Below are the entries to work from; restate word for word the portion that opens with the line containing "ensuring that individual healthcare plans (IHCPs) are monitored" and closes with the line containing "ensuring that risk assessments relating to off-site", keeping both.

▶

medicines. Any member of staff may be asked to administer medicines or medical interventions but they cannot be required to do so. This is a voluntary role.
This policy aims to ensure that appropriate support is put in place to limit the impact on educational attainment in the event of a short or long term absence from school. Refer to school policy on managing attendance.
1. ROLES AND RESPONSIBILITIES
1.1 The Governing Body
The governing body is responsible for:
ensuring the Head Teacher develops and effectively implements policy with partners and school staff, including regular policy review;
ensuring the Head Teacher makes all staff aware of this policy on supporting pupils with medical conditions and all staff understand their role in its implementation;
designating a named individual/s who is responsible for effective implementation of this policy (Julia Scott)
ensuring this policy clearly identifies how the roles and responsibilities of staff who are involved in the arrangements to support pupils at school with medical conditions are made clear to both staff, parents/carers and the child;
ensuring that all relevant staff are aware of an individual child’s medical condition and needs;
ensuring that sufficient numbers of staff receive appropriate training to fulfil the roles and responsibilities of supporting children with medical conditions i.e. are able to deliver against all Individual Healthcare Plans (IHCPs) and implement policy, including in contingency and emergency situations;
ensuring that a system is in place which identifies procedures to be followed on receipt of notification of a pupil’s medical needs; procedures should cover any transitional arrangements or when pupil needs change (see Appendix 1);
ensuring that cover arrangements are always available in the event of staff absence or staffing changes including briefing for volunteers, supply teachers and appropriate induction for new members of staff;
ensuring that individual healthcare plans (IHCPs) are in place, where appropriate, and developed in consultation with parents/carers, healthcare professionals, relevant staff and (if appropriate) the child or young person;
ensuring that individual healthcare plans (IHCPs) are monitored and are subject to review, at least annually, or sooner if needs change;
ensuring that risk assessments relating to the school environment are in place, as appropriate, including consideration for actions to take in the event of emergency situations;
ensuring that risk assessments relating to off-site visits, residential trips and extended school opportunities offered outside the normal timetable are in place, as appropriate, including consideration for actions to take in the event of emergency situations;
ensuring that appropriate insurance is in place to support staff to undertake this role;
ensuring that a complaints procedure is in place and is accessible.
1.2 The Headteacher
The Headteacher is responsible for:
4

◀

# ANSWER TO THIS TASK
ensuring that individual healthcare plans (IHCPs) are monitored and are subject to review, at least annually, or sooner if needs change;
ensuring that risk assessments relating to the school environment are in place, as appropriate, including consideration for actions to take in the event of emergency situations;
ensuring that risk assessments relating to off-site visits, residential trips and extended school opportunities offered outside the normal timetable are in place, as appropriate, including consideration for actions to take in the event of emergency situations;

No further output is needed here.